# Waymo is bringing its self-driving cars to map Los Angeles



## Single Malt (Nov 11, 2018)

Just in time for AB5


----------



## Fat Man (May 17, 2019)

I can not wait to be outsourced so I don't have to do this driving any longer! PERFECT they need to come to phoenix!


----------



## getawaycar (Jul 10, 2017)

_"*The cars will be driven manually by human safety drivers. *Once Waymo has a detailed 3D map of the area, the company *may begin *to operate its vehicles in autonomous mode, though Waymo *has no plans to launch a passenger service in the city.* "_

LOL per usual, the headline is misleading. It's just another publicity stunt.


----------



## losiglow (Dec 4, 2018)

They'd better watch out for all the homeless people.


----------



## tohunt4me (Nov 23, 2015)

Single Malt said:


> Just in time for AB5


The streets will change before they are through !


----------



## uberdriverfornow (Jan 10, 2016)

they've been "mapping" Mountain View by having the driver drive the SDC's around there for over 5 years and still no chance in hell of the SDC's coming to fruition

big deal


----------



## Buck-a-mile (Nov 2, 2019)

losiglow said:


> They'd better watch out for all the homeless people.


And the flat out nastys.


----------



## goneubering (Aug 17, 2017)

getawaycar said:


> _"*The cars will be driven manually by human safety drivers. *Once Waymo has a detailed 3D map of the area, the company *may begin *to operate its vehicles in autonomous mode, though Waymo *has no plans to launch a passenger service in the city.* "_
> 
> LOL per usual, the headline is misleading.
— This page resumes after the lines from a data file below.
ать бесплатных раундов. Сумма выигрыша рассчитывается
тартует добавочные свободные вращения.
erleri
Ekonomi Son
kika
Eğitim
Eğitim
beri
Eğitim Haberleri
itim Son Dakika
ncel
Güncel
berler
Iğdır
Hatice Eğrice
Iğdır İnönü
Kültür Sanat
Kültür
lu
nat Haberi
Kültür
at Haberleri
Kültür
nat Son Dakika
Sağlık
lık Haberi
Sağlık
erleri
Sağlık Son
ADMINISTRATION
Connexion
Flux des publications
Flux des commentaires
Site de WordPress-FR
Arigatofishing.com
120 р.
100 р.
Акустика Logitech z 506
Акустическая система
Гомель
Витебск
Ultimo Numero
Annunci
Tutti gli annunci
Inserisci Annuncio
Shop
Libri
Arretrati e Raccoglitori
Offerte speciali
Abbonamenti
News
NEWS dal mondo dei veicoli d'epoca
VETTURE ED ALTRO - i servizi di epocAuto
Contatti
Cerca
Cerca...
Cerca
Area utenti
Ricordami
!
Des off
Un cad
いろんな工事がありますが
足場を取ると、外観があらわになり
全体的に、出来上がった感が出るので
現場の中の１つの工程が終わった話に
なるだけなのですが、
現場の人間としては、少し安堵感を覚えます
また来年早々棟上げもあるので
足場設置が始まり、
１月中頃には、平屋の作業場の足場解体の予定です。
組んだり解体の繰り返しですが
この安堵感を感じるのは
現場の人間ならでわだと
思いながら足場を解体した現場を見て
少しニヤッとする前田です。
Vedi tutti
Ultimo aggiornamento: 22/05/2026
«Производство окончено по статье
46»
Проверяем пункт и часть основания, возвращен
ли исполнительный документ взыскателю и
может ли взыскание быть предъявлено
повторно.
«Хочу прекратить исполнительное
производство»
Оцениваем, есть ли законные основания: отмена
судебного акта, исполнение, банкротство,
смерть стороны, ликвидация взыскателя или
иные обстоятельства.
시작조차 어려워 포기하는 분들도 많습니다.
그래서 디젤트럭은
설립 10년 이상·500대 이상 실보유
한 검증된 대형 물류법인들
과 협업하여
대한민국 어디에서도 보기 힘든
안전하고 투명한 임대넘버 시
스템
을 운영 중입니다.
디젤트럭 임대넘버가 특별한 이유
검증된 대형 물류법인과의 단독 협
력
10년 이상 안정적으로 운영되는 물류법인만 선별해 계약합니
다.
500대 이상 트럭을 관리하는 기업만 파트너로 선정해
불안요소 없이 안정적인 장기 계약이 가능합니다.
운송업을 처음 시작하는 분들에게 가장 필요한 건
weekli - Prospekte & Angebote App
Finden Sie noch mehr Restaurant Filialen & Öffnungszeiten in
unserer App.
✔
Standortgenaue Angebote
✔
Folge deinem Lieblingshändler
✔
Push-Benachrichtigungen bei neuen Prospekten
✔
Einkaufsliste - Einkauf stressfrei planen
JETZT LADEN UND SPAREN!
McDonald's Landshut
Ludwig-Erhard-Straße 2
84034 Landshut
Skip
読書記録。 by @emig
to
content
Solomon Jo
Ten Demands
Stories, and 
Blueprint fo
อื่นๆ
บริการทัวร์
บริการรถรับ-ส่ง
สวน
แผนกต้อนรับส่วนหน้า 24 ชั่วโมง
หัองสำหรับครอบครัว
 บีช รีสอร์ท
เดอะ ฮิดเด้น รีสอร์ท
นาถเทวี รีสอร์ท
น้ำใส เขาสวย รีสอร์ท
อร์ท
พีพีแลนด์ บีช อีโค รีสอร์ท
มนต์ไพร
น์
It's just another publicity stunt.


Too funny!!


----------



## Buck-a-mile (Nov 2, 2019)

Maybe it's just me, being an Angeleno, but I would never start a self-driving car company in Los Angeles. I would go for a City like Las Vegas with a grid system. LA is just a nightmare


----------



## losiglow (Dec 4, 2018)

Buck-a-mile said:


> And the flat out nastys.


No kidding. I hope their SDC's have plastic covers on the seats.


----------